With diversification, we do not need to decisively resolve all of the big questions before acting. Will there be a slow takeoff, or will AI go foom? Are the implicit biases in SGD beneficial to us, or will they work against us? Should we create AI to pursue a positive direction, or should we just try to maximize control to prevent it from taking over? So long as answers to these questions are not highly negatively correlated, we can diversify our bets and support several lines of research. Additionally, research can help resolve these questions and can inform which future research should be included in the overall portfolio. Seeing value in diversification saves researchers from spending their time articulating their tacit knowledge and highly technical intuitions to win the court of public opinion, as perhaps the question cannot be resolved until later. Diversification makes researchers less at odds with each other and lets them get on with their work, and it reduces our exposure to risks from incorrect assumptions.

Diversification does not mean that one should not be discretionary about ideas. Some ideas, including those commonly pursued in academia and industry, may not be at all useful to x-risk, even if they are portrayed that way. Just because variables interact nonlinearly does not mean that resources should be devoted to a variable that is not connected with the problem.

In addition, individuals do not necessarily need to have a diverse portfolio. There is a benefit to specialization, and so individuals may be better off choosing a single area where they are likely to reach the tail of impact through specialization. However, if everyone individually focused on what they viewed as the most important area of research overall, and their judgments on this were highly correlated, we would see a concentration of research into only a few areas. This would lead to problems, because even if these areas are the most important, they should not be single-mindedly pursued to the neglect of all other interventions.

In complex systems, we should expect many multiplicatively interacting variables to be relevant to the overall safety of a system (we will discuss this model more in the next post). If we neglect other safety factors only to focus on “the most important one,” we are essentially setting everything else to zero, which is not how one reduces the probability of risk in a multiplicative system. For instance, we should not just focus on creating technical safety solutions, let alone betting on one main technical solution. There are other variables that can be expected to nonlinearly interact with this variable: the cost of such a system, the likelihood of AGI being developed in a lab with a strong safety culture, the likelihood of other actors implementing an unaligned version, and the likelihood of the aligned system in question being the one that actually leads to AGI. These interactions and interdepencies imply that effort must be expended to push on all factors simultaneously. This can also help provide what is called defense in depth: if one measure for driving down x-risk fails, other already existing measures can help handle the problem.

Like many outcomes, impact is long tailed, and the impact of a grant will be dominated by a few key paths to impact. Likewise, in a diverse portfolio, the vast majority of the impact will likely be dominated by a few grants. However, the best strategies will sample heavily from the long tail distribution, or maximize exposure to long tail distributions. Some ways to increase exposure to the black swans are with broad interventions that could have many different positive impacts, as well as a larger portfolio of interventions. This contrasts with an approach that attempts to select only targeted interventions in the tails, which is often infeasible in large, complex systems because the tails cannot be fully known beforehand. Instead, one should prioritize interventions that have a sufficient chance of being in the tails.

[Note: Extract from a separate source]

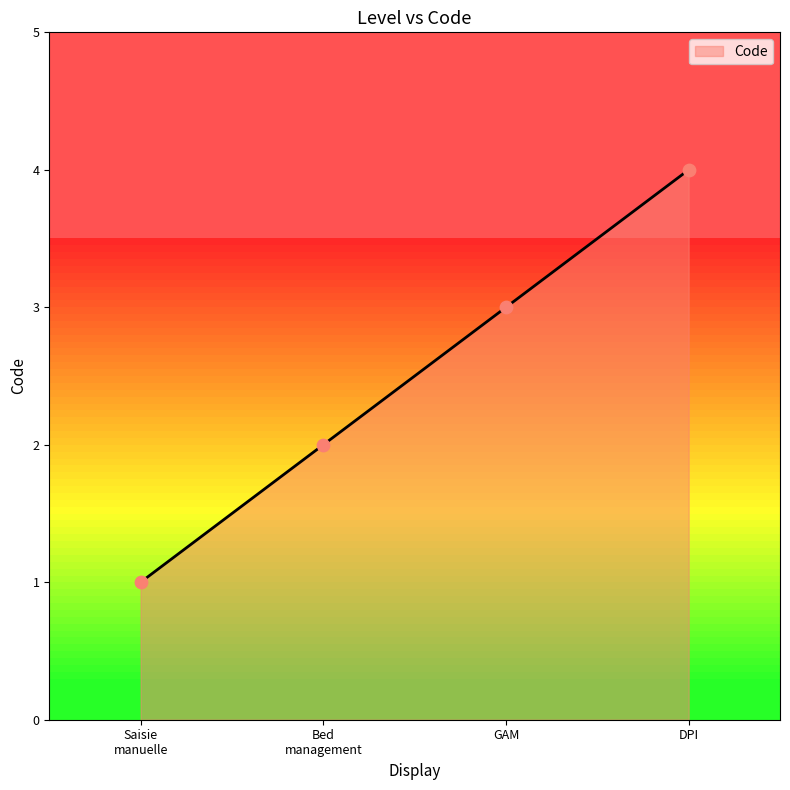

What is the change in value from Saisie manuelle to Bed management?

+1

Depending on what phase in the development of AI we are, targeted or broad interventions should be more emphasized in the portfolio. In the past, broad interventions would clearly have been more effective: for instance, there would have been little use in studying empirical alignment prior to deep learning. Even more recently than the advent of deep learning, many approaches to empirical alignment were highly deemphasized when large, pretrained language models arrived on the scene (refer to our discussion of creative destruction in the last post). Since the deep learning community is fairly small, it is relatively tractable to work on broad interventions (in comparison to e.g. global health, where interventions will need to affect millions of people).

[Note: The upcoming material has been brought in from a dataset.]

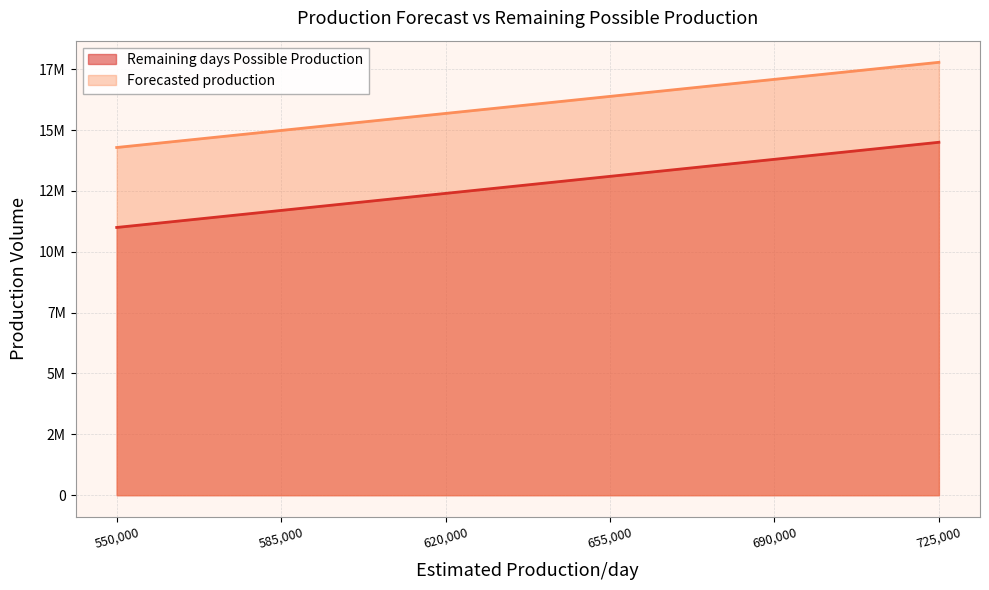

How many Remaining days Possible Production values are between 11700000 and 13800000?

4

At this stage, targeted interventions to align particular systems are not currently likely to deliver all the impact, nor are broad approaches that hope to align all possible systems. This is because there is still immense upside in optimizing contributing factors to good research, which will in turn cause both of these approaches to be dramatically more effective. The best interventions will look less like concrete stories for how the intervention impacts a particular actor during the creation of AGI and more like actions that help to improve the culture/incentives/buy-in of several possible actors

This suggests that a useful exercise might be coming up with broad interventions that equip the safety research field to deal with problems more effectively and be better placed to deliver targeted interventions in the future. Note that some broad interventions, like interventions that affect safety culture, are not simply useful insofar as they accelerate later targeted interventions, but also in that they may increase the likelihood of those targeted interventions being successfully adopted.

We also need to have targeted interventions, and they may need to be developed before they are known to be needed due to the risk of spontaneously emergent capabilities. There is also an argument that developing targeted interventions now could make it easier to develop targeted interventions in the future. As a result, a mixture of targeted and broad interventions is needed.

Conclusion

It can be daunting to even begin to think how to influence the AI research landscape due to its size and complexity. However, the study of complex systems illuminates some common patterns that can help make this question more tractable. In particular, in many cases it makes more sense to focus on improving contributing factors rather than only try to develop a solution that has a simple, direct causal effect on the intended outcome. Complex systems are also useful for understanding machine learning safety in general, since both the broader research community, deep learning systems, and the organizations deploying deep learning systems are all complex systems.

Resources on Complex Systems

Complex systems is a whole field of study that can't possibly be fully described in this post. We've added this section with resources for learning more.

(If you only look at one, look at this:) An introduction to contemporary hazard analysis that justifies the methods far more completely than this post can.
A short video introduction to complex systems.
A short video introduction to emergence, a key property of complex systems.
Systemantics by John Gall, one of the foundational texts of complex systems.
A class introduction to complex systems.

[-]Neel Nanda2y20

If the system allocates all resources into the highest EV option, and that sole option does not pay off, then the system fails. This is a known fact in finance and many other fields that take a portfolio approach to investments

I think this is a mistaken analogy. In finance, you want to minimise variance (more broadly, people are willing to pay some expected value to reduce variance). Diversifying reduces variance at the cost of EV, which generally makes sense.

In comparison, in AI Safety we probably don't care about variance - the goal is to minimise the probability of x-risk. Instead, the key question is how to maximise the expected reduction of x risk. When allocating people between fields, the two questions are the person's comparative advantage in each field, and the diminishing/increasing returns to each person in the field. I expect there are initially increasing returns to each new people in a field (it's very hard to do research when totally alone in the field), and then diminishing returns. But given how small a field safety is relative to ML, it is not obvious to me when you hit the diminishing returns. Then there are other considerations, eg value of information convincing people that the subfield is valuable, etc. Comparative advantage also seems like a big deal, eg I'm much more productive at interpretability research than anything else I've tried. You might also get increasing returns because plausibly alignment work only reduces x risk if it's fully mature,and this is really hard. In which case putting all our eggs in the path most likely to get to AGI is the correct decision.

On net I probably agree that having a diverse portfolio of research is good for value of information reasons, but it's definitely not obvious!